After Donington boss Simon Gillett's company went into administration after failing to secure the funding for his project, F1 chief executive Ecclestone left open the door to the bid being resurrected by investors.
It was then rumored that the 79-year-old billionaire had taken over the nearby Donington Hall and might also be interested in buying the Leicestershire circuit itself.
But Ecclestone told the Daily Express: "I have not the slightest interest in buying Donington or running the British grand prix there. What is Donington Hall?"
Donington's administrators are reportedly in talks with interested parties and insist organizing a 2010 formula one race is possible, but at the same time figures for the rival Silverstone circuit insist a deal is close.
Silverstone owner the BRDC's president Damon Hill said he is "quietly confident" a deal will be done, but told the Evening Standard: "The hurdle is making sure the deal is mutually beneficial.

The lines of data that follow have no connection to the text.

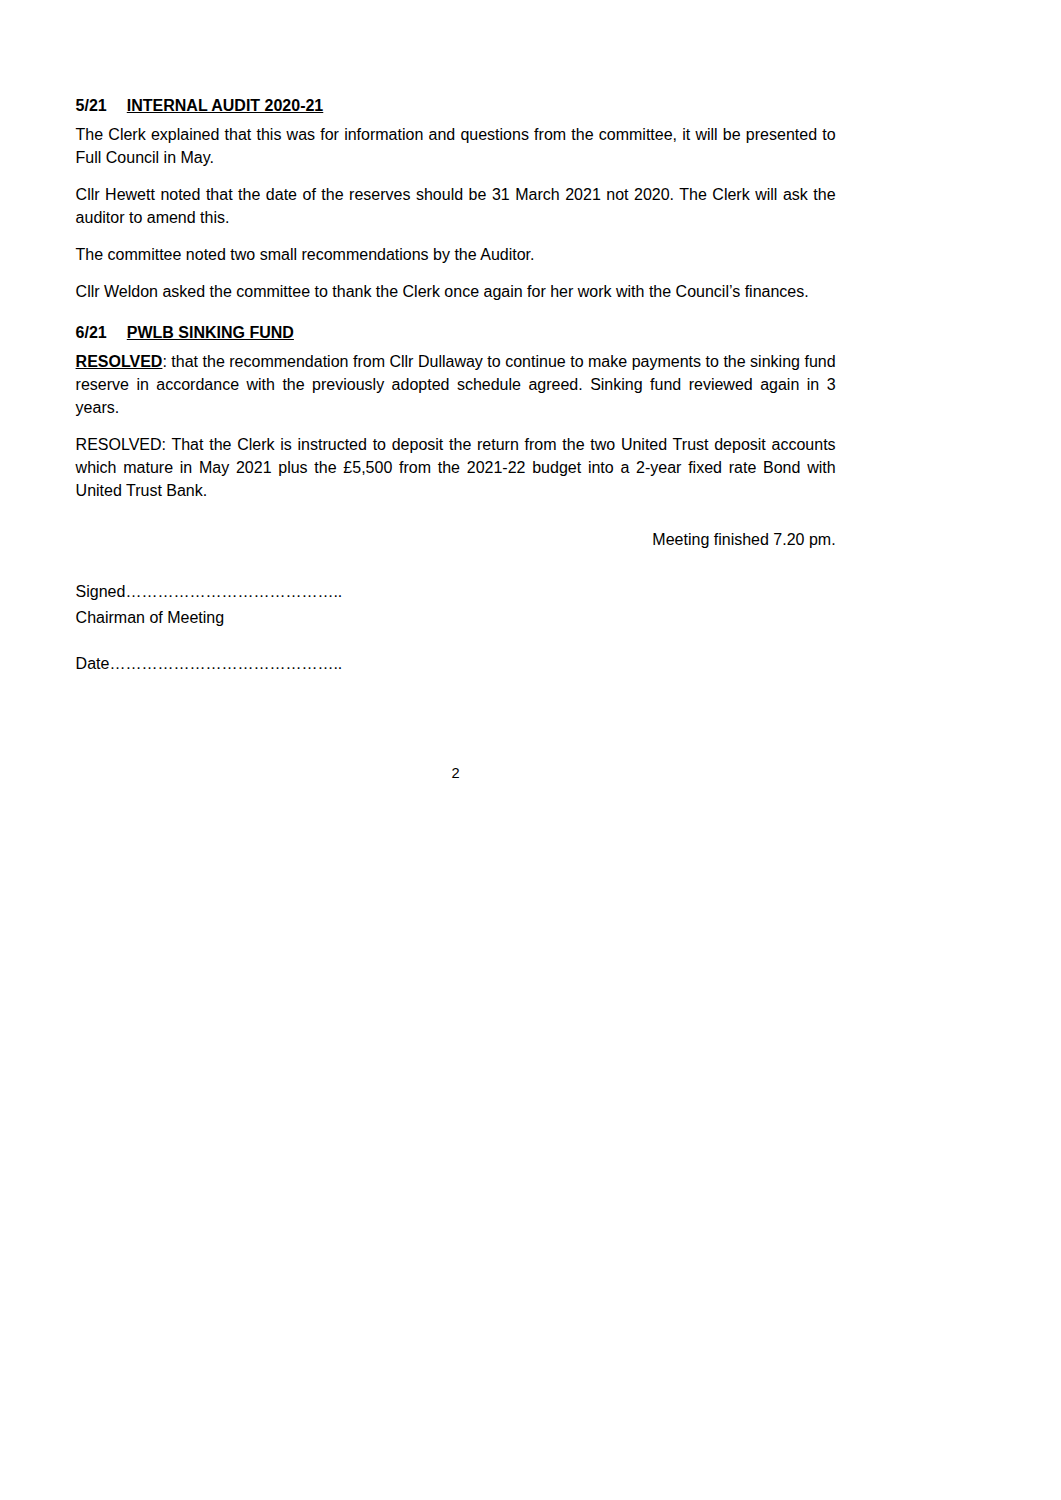5/21 INTERNAL AUDIT 2020-21
The Clerk explained that this was for information and questions from the committee, it will be presented to Full Council in May.
Cllr Hewett noted that the date of the reserves should be 31 March 2021 not 2020. The Clerk will ask the auditor to amend this.
The committee noted two small recommendations by the Auditor.
Cllr Weldon asked the committee to thank the Clerk once again for her work with the Council’s finances.
6/21 PWLB SINKING FUND
RESOLVED: that the recommendation from Cllr Dullaway to continue to make payments to the sinking fund reserve in accordance with the previously adopted schedule agreed. Sinking fund reviewed again in 3 years.
RESOLVED: That the Clerk is instructed to deposit the return from the two United Trust deposit accounts which mature in May 2021 plus the £5,500 from the 2021-22 budget into a 2-year fixed rate Bond with United Trust Bank.
Meeting finished 7.20 pm.
Signed…………………………………..
Chairman of Meeting
Date……………………………………..
2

"That's got to be part of it, so we don't end up with another false start," the 1996 world champion added. 11/24/09 (GMM) Having failed to raise the necessary funds, with his company in administration and rival circuit Silverstone claiming a deal is nigh, Donington's Simon Gillett insists he still has a chance of hosting the 2010 British grand prix.
F1 chief executive is giving Silverstone until December 9 to sign a contract before Britain is scratched from the 2010 schedule, but Donington CEO Gillett says his venue is also still in the running.

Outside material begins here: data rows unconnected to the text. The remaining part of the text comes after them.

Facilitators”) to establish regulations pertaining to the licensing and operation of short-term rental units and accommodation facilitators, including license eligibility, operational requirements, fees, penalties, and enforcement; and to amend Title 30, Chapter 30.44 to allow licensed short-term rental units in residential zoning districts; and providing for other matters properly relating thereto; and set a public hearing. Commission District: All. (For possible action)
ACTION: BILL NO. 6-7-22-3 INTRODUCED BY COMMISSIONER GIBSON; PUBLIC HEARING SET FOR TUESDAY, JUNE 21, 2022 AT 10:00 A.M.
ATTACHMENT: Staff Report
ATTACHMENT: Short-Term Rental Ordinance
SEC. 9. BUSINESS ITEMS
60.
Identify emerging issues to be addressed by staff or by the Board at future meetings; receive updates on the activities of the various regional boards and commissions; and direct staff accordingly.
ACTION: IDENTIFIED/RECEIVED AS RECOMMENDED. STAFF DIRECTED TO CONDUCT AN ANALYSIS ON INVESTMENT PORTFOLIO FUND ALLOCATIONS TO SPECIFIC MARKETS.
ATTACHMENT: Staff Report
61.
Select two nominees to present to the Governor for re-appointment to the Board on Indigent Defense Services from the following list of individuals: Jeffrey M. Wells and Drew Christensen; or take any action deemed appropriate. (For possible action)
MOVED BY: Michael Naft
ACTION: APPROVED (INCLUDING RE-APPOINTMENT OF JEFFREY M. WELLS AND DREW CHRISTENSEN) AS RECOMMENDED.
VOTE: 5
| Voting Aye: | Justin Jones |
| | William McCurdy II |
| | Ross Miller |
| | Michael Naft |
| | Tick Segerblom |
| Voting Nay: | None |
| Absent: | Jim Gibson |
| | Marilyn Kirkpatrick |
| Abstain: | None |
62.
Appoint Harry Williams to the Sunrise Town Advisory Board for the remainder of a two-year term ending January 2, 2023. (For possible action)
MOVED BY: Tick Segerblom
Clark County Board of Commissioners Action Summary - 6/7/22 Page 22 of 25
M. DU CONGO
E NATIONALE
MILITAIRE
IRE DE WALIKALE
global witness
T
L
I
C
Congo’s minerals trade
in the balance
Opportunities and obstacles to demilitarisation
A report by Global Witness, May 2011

"As far as I see it there are two tracks competing, so in my mind that makes it 50-50," he is quoted as saying on Tuesday by the Guardian.
"As Bernie said last week, if someone comes in now and invests in Donington the chance is still there.
"The administrators are working hard and if we had the money we would have the 17-year agreement. There are half a dozen people interested at the moment, from different backgrounds, with different ideas and intentions," added Gillett.